No Sudeste, São Paulo aparece na segunda posição, Rio de Janeiro na terceira, Espírito Santo na nona e Minas Gerais na décima. Enquanto São Paulo e Rio de Janeiro mantiveram suas posições ao longo de toda a série, Minas Gerais subiu três posições em relação a 2002 e Espírito Santo caiu da sétima para a nona posição. Em relação a 2017, porém, o Espírito Santo subiu uma posição.

Na região Sul, Santa Catarina, aparece na quarta posição entre os maiores PIB per capita do Brasil; mesma posição de 2002. Já Rio Grande do Sul, na quinta, e Paraná, na oitava.

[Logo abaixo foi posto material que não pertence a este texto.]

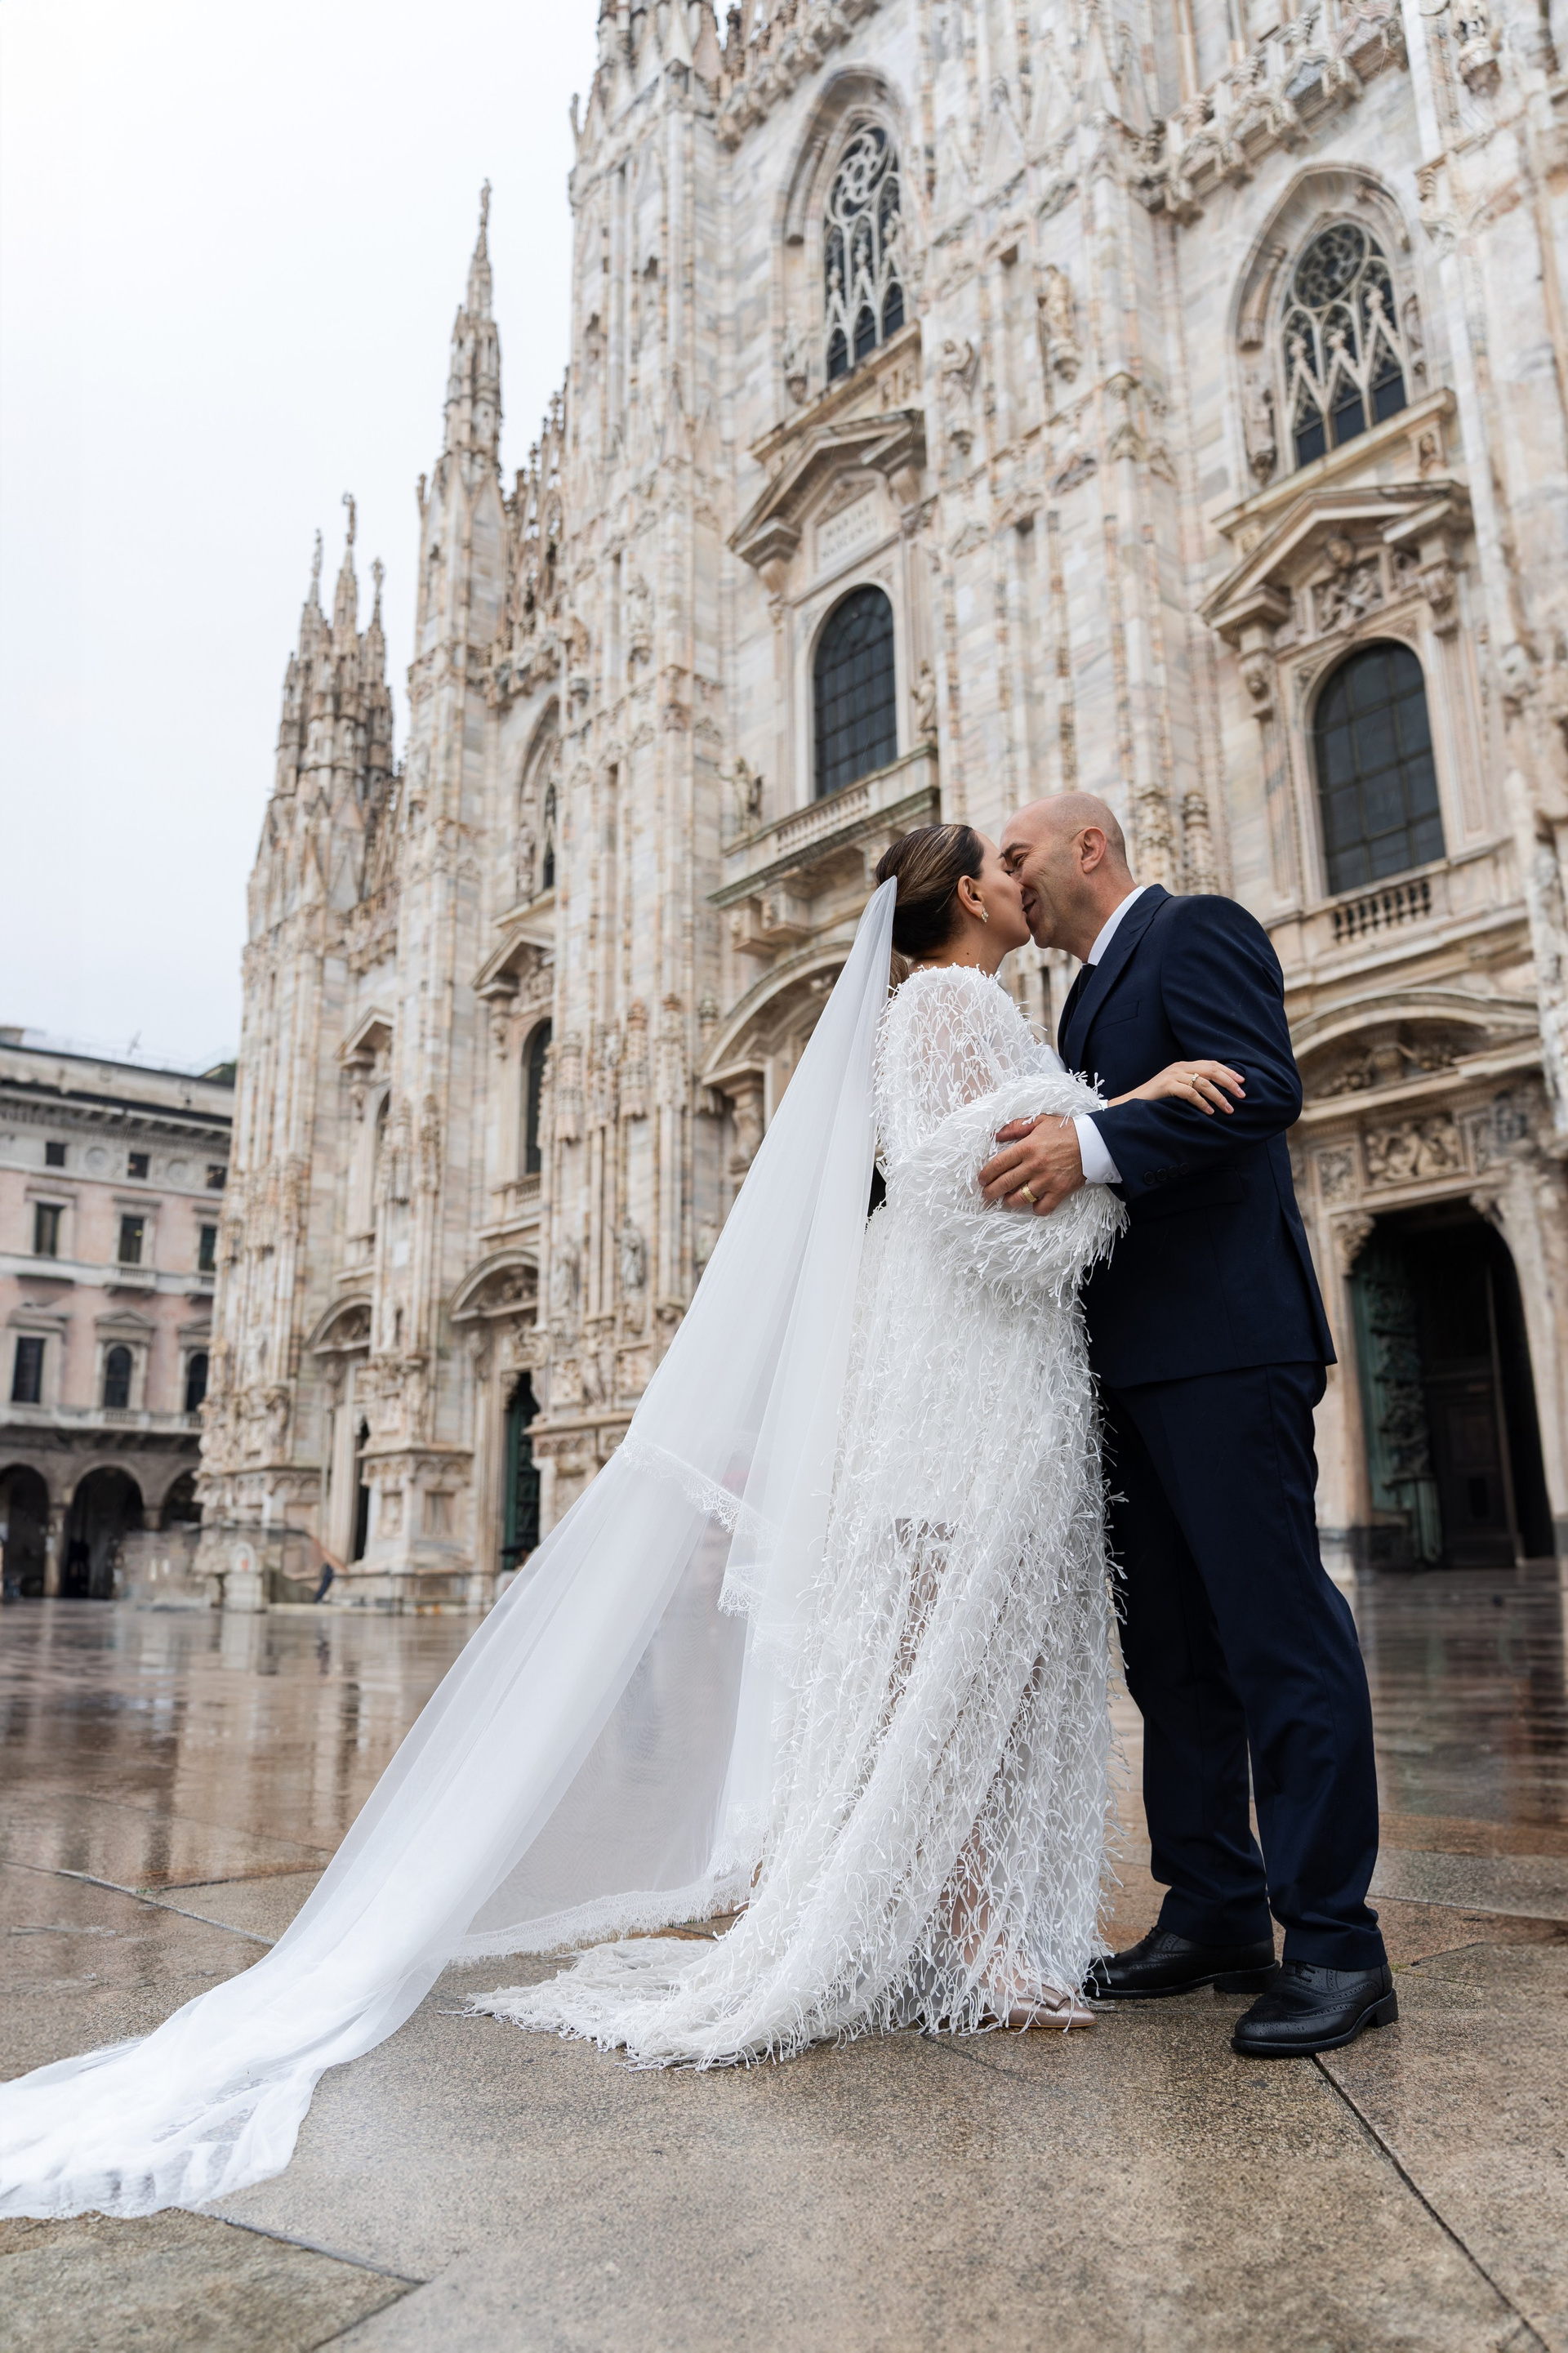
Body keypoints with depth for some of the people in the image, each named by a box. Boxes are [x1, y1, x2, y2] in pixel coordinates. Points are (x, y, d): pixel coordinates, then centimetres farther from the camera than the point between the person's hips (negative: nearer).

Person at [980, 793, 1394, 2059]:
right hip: (1138, 1363, 10)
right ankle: (1215, 1915, 21)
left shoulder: (1198, 930, -1)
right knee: (1172, 1647, 11)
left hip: (1224, 1347, -10)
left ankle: (1336, 1942, 3)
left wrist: (1091, 1146, -27)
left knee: (1278, 1632, -6)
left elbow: (1263, 1087, -19)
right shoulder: (1091, 992, 26)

No Centro-Oeste, foi o Mato Grosso que mais avançou em posição relativa, entre 2002 e 2018, saindo da 11ª para a sexta posição, subindo sua razão de PIB per capita de 0,9 no início da série, para 1,2 em 2018. Já o Mato Grosso do Sul avançou da oitava para sétima posição. Por outro lado, Goiás foi o único estado da região com PIB per capita menor que o nacional em toda a série, além de ter caído da décima para 11ª posição entre 2002 e 2018.

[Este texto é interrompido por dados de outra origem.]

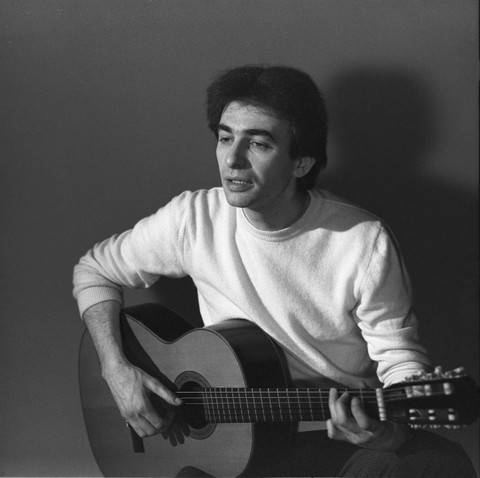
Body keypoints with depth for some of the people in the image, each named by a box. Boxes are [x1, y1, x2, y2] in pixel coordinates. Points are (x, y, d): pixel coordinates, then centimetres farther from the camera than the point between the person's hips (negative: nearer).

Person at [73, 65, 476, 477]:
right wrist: (117, 370, -6)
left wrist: (389, 430, -30)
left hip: (347, 429, -2)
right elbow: (94, 270, 8)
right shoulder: (192, 219, -6)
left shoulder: (364, 243, -13)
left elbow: (401, 359, -7)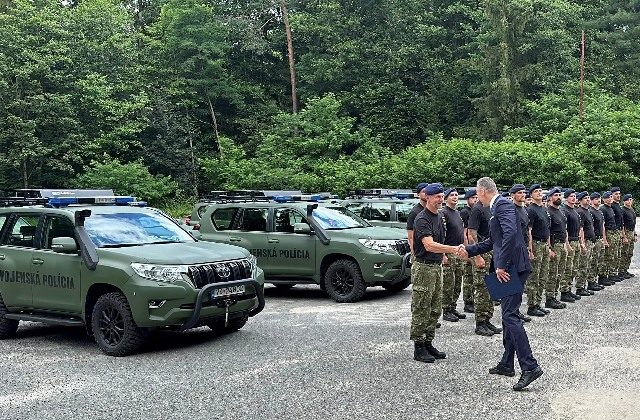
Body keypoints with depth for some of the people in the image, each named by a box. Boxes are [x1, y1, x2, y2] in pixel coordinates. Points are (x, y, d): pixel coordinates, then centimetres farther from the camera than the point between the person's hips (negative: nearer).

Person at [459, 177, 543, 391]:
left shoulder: (502, 204, -12)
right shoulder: (496, 207, 20)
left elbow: (510, 233, -27)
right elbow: (492, 242, 28)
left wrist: (501, 265, -25)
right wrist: (469, 250, 24)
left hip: (512, 267, -11)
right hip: (508, 268, 11)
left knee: (510, 315, -14)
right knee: (508, 314, 15)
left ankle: (530, 366, -14)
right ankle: (507, 364, 24)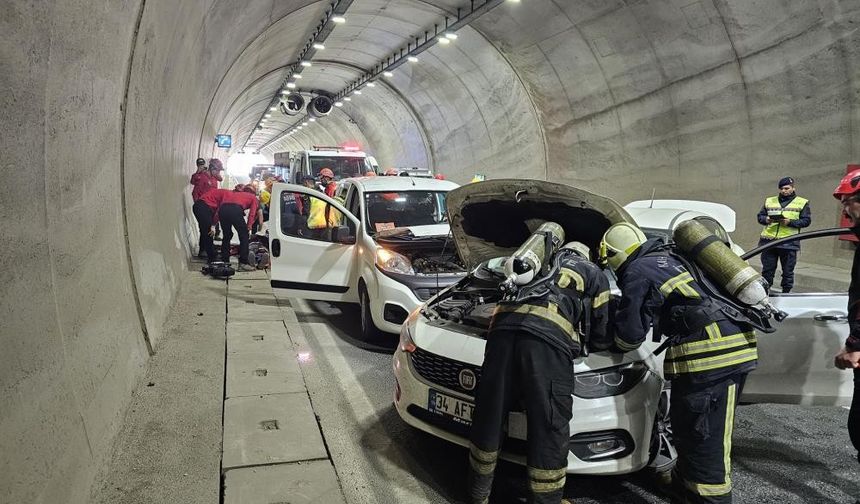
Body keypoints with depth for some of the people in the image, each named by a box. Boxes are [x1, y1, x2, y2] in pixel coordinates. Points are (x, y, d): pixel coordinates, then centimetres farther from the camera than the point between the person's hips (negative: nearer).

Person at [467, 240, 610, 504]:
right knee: (549, 427, 6)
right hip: (547, 338, -4)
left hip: (504, 328, 5)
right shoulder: (594, 275, 30)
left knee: (489, 416, 13)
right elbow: (601, 333, 30)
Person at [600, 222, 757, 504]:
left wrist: (613, 345, 18)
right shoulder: (668, 258, 22)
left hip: (711, 353, -10)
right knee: (685, 424, 21)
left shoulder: (638, 271, -4)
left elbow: (630, 334, -2)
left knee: (706, 438, -3)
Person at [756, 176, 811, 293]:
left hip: (789, 243, -2)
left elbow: (806, 220, 1)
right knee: (767, 270, 6)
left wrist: (790, 222, -14)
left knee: (788, 272, 4)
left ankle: (786, 293, 14)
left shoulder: (802, 203, 8)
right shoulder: (769, 201, 15)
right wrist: (766, 220, -8)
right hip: (768, 241, 2)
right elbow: (760, 216, 14)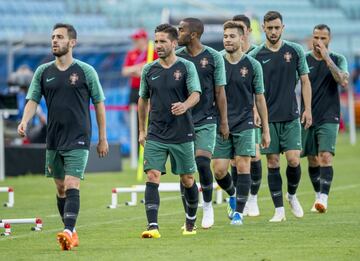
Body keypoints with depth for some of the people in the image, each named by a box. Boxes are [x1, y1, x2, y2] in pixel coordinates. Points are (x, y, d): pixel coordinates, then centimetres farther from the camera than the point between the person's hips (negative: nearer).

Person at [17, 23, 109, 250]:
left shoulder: (85, 71, -2)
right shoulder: (43, 72, 7)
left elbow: (99, 104, 3)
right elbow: (33, 100, 4)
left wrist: (102, 138, 3)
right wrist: (25, 121, -17)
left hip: (78, 140, -5)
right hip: (53, 140, 5)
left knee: (71, 186, -17)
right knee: (60, 188, 10)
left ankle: (68, 232, -25)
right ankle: (71, 233, 20)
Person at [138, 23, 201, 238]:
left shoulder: (186, 67, -3)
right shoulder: (149, 70, 7)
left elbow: (196, 94, -13)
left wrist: (185, 105, -35)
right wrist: (142, 130, 17)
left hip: (182, 134, -2)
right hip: (155, 135, 2)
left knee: (187, 179, 8)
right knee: (152, 177, -13)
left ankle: (191, 221, 31)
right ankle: (153, 226, -19)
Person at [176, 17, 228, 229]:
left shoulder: (213, 57, -1)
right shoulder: (176, 57, 4)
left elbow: (220, 92, 2)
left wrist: (224, 121, 0)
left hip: (206, 120, -2)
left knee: (202, 162, -15)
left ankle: (208, 205, 8)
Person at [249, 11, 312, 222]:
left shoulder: (295, 51, 3)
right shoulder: (255, 55, 1)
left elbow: (305, 81, 7)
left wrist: (308, 109, 0)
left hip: (291, 117, 0)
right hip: (268, 117, 0)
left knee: (294, 160, -9)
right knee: (273, 163, 0)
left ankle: (292, 195, 19)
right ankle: (279, 210, 7)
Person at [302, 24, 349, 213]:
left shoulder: (338, 59, 2)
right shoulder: (304, 59, 4)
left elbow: (344, 81, -15)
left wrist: (327, 59, -20)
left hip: (329, 118, -2)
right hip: (307, 117, 2)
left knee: (326, 157, -17)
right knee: (312, 160, 7)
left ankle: (323, 198, -22)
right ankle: (318, 196, 21)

Estados do Nordeste concentram os menores PIBs per capita

Entre os estados de menor PIB per capita em 2018, Maranhão e Piauí ocuparam a 27ª e 26ª posição, respectivamente. Abaixo da vigésima posição nesse ranking, estão quase exclusivamente estados do Nordeste, sendo o Acre a única exceção, no 22º lugar.

No Norte, Rondônia foi o estado de maior posição (12ª), com razão de PIB per capita de 0,8 em 2018, e Tocantins (0,7) foi o que mais avançou posições, saindo da 21ª para 15ª posição no período.

Remuneração de empregados perde participação pelo segundo ano consecutivo

Na análise do PIB pela ótica da renda em 2018, a remuneração dos empregados, principal componente da renda, perdeu participação em relação ao ano anterior pelo segundo ano consecutivo, saindo de 44,3%, em 2017, para 43,6% do PIB brasileiro, em 2018. A redução se deve à queda da participação dos empregados com carteira de trabalho assinada na população ocupada, o que fez com que o crescimento nominal das remunerações (4,6%) fosse inferior ao verificado nos impostos, líquidos de subsídios, sobre a produção e importação (9,5%) e no excedente operacional bruto mais o rendimento misto bruto (7,1%).

As regiões Sudeste (-1,1 p.p) e Sul (-0,7 p.p) foram as que mais contribuíram para a perda de participação das remunerações dos empregados no âmbito nacional. No Sudeste, destacou-se o aumento do excedente operacional no Rio de Janeiro e Espírito Santo, atrelado ao aumento do valor adicionado nas Indústrias extrativas.

No Sul, as maiores influências vieram do Rio Grande do Sul, onde houve redução do número de empregados com vínculo empregatício, e de Santa Catarina, onde houve aumento relativo da participação dos impostos, líquidos de subsídios, sobre a produção e importação.

Em contrapartida, o Centro-Oeste manteve-se como a região com maior participação da remuneração dos empregados em sua economia, tendo elevado o peso deste componente no PIB pela ótica da renda, de 47,0% para 47,1%, entre 2017 e 2018. O resultado deve-se em parte ao Distrito Federal, com destaque para os serviços de Administração, defesa, educação e saúde públicas e seguridade social.

Norte e Nordeste concentraram a maioria dos estados com maior participação de remuneração de empregados. Acre, Roraima, Amapá, Paraíba e Sergipe tiveram, todos deles, mais de 50% de suas respectivos PIBs voltados para a remuneração dos empregados.

O Sul, segunda região de maior participação no PIB, destacou-se pelo relativo equilíbrio entre os componentes de remuneração de empregados e excedente operacional bruto mais o rendimento misto bruto, que corresponderam a 42,0% e 42,8% da região, respectivamente.